Centre for Law and ReligionCentre for Law and Religion

 

The Relevance and Study of Law & Religion

Like other major institutions in society, both groups and private individuals with religious convictions function within a legal framework. Furthermore, the lives of these religious organisations and their members are often facilitated and regulated by a complex system of rules, which are created not only by religious organisations themselves but also by the State.

In the mediæval period, the law of the western Christian Church was studied in the Canon Law faculties of the major European universities, who awarded degrees in Canon Law to their graduates. The English Reformation of the sixteenth century involved the dissolution of the canon law faculties of both Oxford and Cambridge and put an end to such study in England and Wales. Nevertheless, religion and canon law have been fundamental to the development of both the common law and the civil law traditions, especially in the field of marriage and family law, as well as in criminal law, trusts, contract and public law.

In more recent years, there has been in the United Kingdom a renewal of interest in the law relating to churches and other religious organisations. This has resulted, in the last decade, in an increase in cases involving religious groups entertained by the courts, in a growing literature on law and religion, in university courses on the subject, and in the development of societies devoted to its study.

The subject of law and religion may itself be conceived in a number of different ways.

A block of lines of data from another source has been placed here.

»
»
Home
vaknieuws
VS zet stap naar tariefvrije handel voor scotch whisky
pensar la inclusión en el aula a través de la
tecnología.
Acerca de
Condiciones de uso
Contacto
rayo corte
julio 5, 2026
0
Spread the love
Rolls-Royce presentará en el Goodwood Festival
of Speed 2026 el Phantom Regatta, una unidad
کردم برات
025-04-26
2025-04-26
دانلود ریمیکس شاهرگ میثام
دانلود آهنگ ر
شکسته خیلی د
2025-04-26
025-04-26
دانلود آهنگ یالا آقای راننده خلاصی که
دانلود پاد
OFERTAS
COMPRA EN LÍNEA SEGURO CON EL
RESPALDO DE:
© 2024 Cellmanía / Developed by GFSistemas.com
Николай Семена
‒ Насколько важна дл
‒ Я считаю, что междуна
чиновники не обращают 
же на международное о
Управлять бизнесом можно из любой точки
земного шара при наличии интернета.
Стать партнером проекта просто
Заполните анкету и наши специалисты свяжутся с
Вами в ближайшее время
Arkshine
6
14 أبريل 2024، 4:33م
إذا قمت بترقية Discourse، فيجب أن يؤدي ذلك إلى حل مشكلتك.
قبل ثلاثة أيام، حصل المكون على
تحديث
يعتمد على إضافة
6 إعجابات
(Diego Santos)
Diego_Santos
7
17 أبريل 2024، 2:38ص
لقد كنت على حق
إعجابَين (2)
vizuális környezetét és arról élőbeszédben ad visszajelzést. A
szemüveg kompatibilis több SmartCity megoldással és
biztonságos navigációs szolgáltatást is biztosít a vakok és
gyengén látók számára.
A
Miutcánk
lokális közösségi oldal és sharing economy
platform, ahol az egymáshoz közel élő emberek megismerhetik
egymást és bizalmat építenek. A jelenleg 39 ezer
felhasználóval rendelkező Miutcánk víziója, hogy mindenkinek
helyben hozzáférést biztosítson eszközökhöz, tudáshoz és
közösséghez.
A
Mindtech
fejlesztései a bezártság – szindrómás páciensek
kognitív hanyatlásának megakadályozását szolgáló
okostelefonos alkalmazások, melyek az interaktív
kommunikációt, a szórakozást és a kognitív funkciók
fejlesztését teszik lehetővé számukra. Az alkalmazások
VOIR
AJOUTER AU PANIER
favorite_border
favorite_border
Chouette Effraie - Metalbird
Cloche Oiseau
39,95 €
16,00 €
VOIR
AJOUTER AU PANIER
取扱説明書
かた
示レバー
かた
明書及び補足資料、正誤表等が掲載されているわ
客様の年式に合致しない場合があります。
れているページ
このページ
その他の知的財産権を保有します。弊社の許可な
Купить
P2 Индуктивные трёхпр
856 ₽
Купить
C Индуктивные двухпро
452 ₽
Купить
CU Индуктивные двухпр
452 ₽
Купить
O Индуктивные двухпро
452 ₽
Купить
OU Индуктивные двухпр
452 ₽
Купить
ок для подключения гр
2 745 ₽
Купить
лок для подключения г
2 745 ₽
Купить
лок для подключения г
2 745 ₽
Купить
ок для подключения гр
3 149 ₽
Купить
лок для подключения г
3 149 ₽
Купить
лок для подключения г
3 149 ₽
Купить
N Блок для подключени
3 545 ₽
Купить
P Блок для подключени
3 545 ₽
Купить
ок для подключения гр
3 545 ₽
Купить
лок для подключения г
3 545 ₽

  • First, it involves the study of state law applicable to religious organisations: in the European tradition this is known as Ecclesiastical Law; and in Germany the discipline is known conveniently as Staatskirchenrecht.

  • Secondly, it involves the study of the internal rules of religious organisations, some of which operate systems of canon law with respect to their governmental, ministerial, doctrinal, ritual and proprietorial activities.

  • Thirdly, it has a strong comparative dimension: comparison of the ecclesiastical legal systems of different states; the relationship between state law and the laws of religious groups; and relationships between the internal laws of religious organisations.

  • Fourthly, it is an inter-disciplinary subject, involving both religious and legal concepts as well as the operation of different branches of public and private law and international human rights instruments.